# One of a kind BBQ Grill



## LiftedNlawedBrute (Nov 10, 2011)

Im not sure if this is the right place to post this, but I figured I would share a couple pics of a custom build we are almost finished with. Took a while but I think its a nice one..


----------



## lilbigtonka (Dec 30, 2008)

That is bad*****


----------



## jprzr (May 1, 2011)

Nice man 


Rather be MUDDIN then using Tapatalk


----------



## Cal3bCart3r (Mar 5, 2012)

dude that is amazing, great work! like the grate !


----------



## RYAN. (Mar 22, 2012)

How much to build a bama one lol

2010 mud pro
31 laws HL wheels
PC3 and HMF
SLD delete 
Racked
Clutch kit


----------



## mmelton005 (Oct 12, 2011)

That is AWESOME!












That one is pretty cool too!


----------



## bruteguy750 (Oct 25, 2012)

I need to make me one of those in the shape of Georgia. That's pretty cool man.


----------



## Polaris425 (Dec 16, 2004)

That's cool. Other than the LSU part lol


----------



## 2010Bruterider (Jun 20, 2010)

Great job! That gonna be a tailgate grill? I like everything about it except the LSU part, haha. Ole Miss by damm.


----------



## browland (Apr 4, 2009)

RYAN. said:


> How much to build a bama one lol
> 
> 2010 mud pro
> 31 laws HL wheels
> ...


BOOOOO! million bucks bud !! jk

---------- Post added at 09:01 PM ---------- Previous post was at 08:59 PM ----------



LiftedNlawedBrute said:


> Im not sure if this is the right place to post this, but I figured I would share a couple pics of a custom build we are almost finished with. Took a while but I think its a nice one..


that is soooo awesome , SOB that looks good, I want one !!


----------



## LiftedNlawedBrute (Nov 10, 2011)

Thanks for the compliments guys, and yea I know everyone has their favorite teams/states which is all good. We really lost alot of money on this one tho, we did an estimate at 600 to build it, well after its all said and done with we have over $1600 tied up in it. Thats material and manhours. The customer will have a one of a kind tail gate grill tho!


----------



## Oilfield1 (Nov 26, 2012)

Nice work


----------



## RYAN. (Mar 22, 2012)

I think that loss will pay off when your phone starts ringing

2010 mud pro
31 laws HL wheels
PC3 and HMF
SLD delete 
Racked
Clutch kit


----------



## todbnla (Jun 12, 2012)

Do take offs and mass produce those; I KNOW you can sell the hell out of those! Imagine that top is labor intensive...the heck wit dem haterz, we bleed purple and gold....


----------

* _Excerpted data_:
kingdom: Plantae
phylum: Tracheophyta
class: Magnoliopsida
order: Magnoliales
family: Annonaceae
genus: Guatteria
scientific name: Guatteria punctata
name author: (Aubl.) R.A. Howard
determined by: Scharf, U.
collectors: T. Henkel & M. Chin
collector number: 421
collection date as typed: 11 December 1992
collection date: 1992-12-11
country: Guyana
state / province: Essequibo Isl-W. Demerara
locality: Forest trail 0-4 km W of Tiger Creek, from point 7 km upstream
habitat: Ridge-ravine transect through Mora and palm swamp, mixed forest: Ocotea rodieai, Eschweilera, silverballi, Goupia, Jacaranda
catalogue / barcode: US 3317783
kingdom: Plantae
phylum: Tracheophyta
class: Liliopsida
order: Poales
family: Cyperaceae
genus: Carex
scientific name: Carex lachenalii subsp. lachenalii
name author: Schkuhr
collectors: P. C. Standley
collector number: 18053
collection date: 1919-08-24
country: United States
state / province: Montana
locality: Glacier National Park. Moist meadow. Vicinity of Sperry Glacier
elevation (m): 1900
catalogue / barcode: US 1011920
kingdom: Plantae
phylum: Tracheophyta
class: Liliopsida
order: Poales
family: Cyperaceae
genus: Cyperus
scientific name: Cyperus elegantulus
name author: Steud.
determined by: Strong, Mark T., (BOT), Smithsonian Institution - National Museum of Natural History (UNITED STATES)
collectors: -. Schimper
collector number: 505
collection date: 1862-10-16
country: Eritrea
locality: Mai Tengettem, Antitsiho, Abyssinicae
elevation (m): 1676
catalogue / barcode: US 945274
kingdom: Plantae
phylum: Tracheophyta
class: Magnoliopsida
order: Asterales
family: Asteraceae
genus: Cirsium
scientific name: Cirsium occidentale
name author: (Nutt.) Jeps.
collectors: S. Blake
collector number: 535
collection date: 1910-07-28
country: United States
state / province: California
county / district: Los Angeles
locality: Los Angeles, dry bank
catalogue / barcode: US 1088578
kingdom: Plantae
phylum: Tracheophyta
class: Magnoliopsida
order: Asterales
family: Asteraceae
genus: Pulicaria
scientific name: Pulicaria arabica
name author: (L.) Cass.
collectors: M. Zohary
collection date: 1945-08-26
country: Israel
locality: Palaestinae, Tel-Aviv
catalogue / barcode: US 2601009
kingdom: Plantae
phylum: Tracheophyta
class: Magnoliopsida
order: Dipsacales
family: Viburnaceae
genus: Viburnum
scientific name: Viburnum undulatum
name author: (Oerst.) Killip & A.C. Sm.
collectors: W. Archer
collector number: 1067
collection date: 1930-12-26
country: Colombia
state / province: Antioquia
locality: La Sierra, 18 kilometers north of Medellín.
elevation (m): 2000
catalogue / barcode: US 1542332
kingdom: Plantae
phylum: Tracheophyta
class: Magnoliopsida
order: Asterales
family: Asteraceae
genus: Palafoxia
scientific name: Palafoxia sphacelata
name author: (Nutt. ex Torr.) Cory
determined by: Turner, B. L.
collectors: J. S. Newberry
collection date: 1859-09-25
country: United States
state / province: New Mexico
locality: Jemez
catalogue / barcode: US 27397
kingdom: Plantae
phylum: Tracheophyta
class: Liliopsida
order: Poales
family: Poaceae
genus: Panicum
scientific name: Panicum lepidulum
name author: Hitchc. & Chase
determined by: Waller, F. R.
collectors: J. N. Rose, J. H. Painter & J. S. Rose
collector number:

* _Tasks to perform_:
a) In the BBQ grill thread, what amount did the builders originally estimate it would cost to build the grill?
b) List every line of the signature block that appears under RYAN.'s posts in the BBQ grill thread.
c) Render this sentence from the BBQ grill thread in French: "I think that loss will pay off when your phone starts ringing".
The items come from a different source than the BBQ grill thread.

* _Correct answers_:
a) 600

b)
- 2010 mud pro
- 31 laws HL wheels
- PC3 and HMF
- SLD delete
- Racked
- Clutch kit

c) Je pense que cette perte sera rentable quand ton téléphone commencera à sonner.